However, a downside, is that it may be an enormous waste of time and be almost impossible with little to no benefit. What do you think?
And do you believe there is a threshold (in difficulty, complexity...) at which point it isn't advisable? (An interpreter could be before or after that threshold)
Of course there is a limit to this. It wouldn't make sense to intentionally avoid looking up solutions if you are stuck on a specific problem for several hours or days. But IMO it also doesn't make sense to read a whole textbook without trying to implement anything. What has worked well for me is to do it in an iterative fashion. Read when necessary.
Just for this reason, I'd say no. You won't learn much from something that feels impossible, because it's too complex to analyze your findings.
What you should do is rephrase the problem into something that is possible... I'd say with about 50% chance of failure. Instead of a full interpreter, write a component of one maybe.

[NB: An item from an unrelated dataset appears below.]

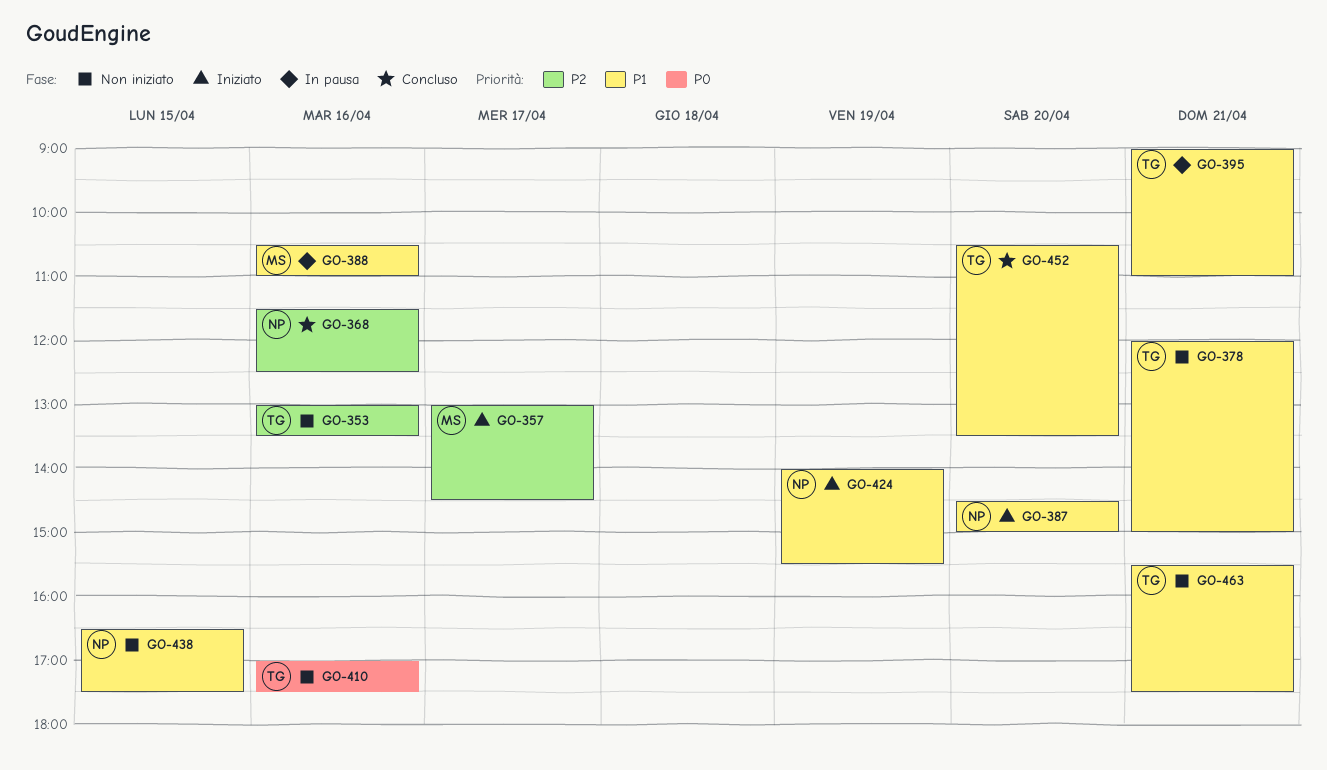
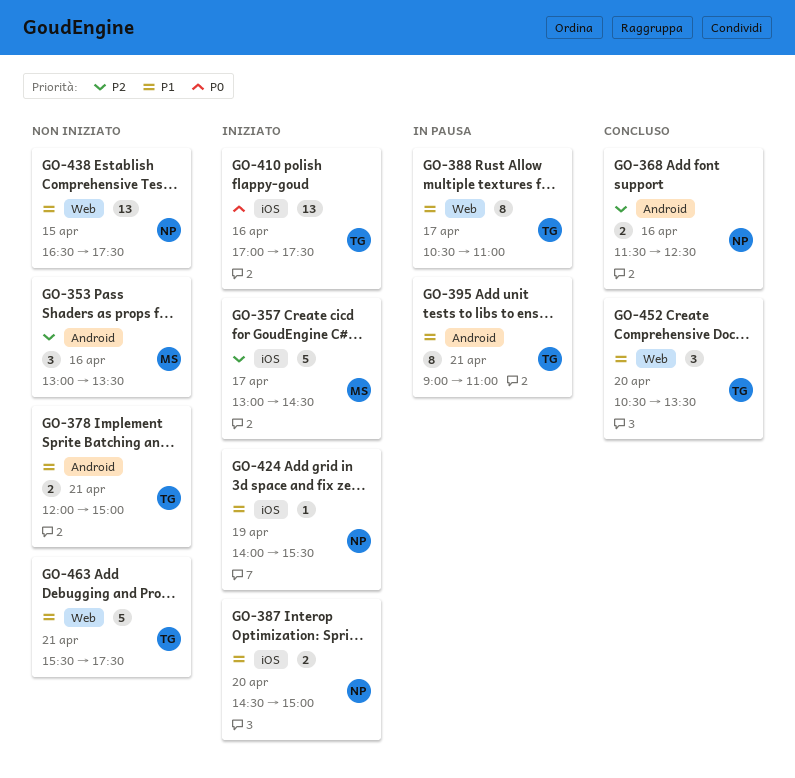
GO-353, owner: TG -> MS
GO-388, owner: MS -> TG
GO-388, day: Apr 16 -> Apr 17
GO-410, status: Non iniziato -> Iniziato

Or try reverse engineering a simple one. Maybe try cloning an existing one so you can see where problems lie.
Just the act of breaking down an impossible problem into a possible one is a major skill.
And ignore 'threshold', often it's an imagined difficulty, check out George Dantzig[0], he mistook two unsolved maths problems for homework and solved them both!
[0] https://math.stackexchange.com/questions/533146/dantzigs-uns...
For job-related work? Definitely not. Always survey the state of the art first.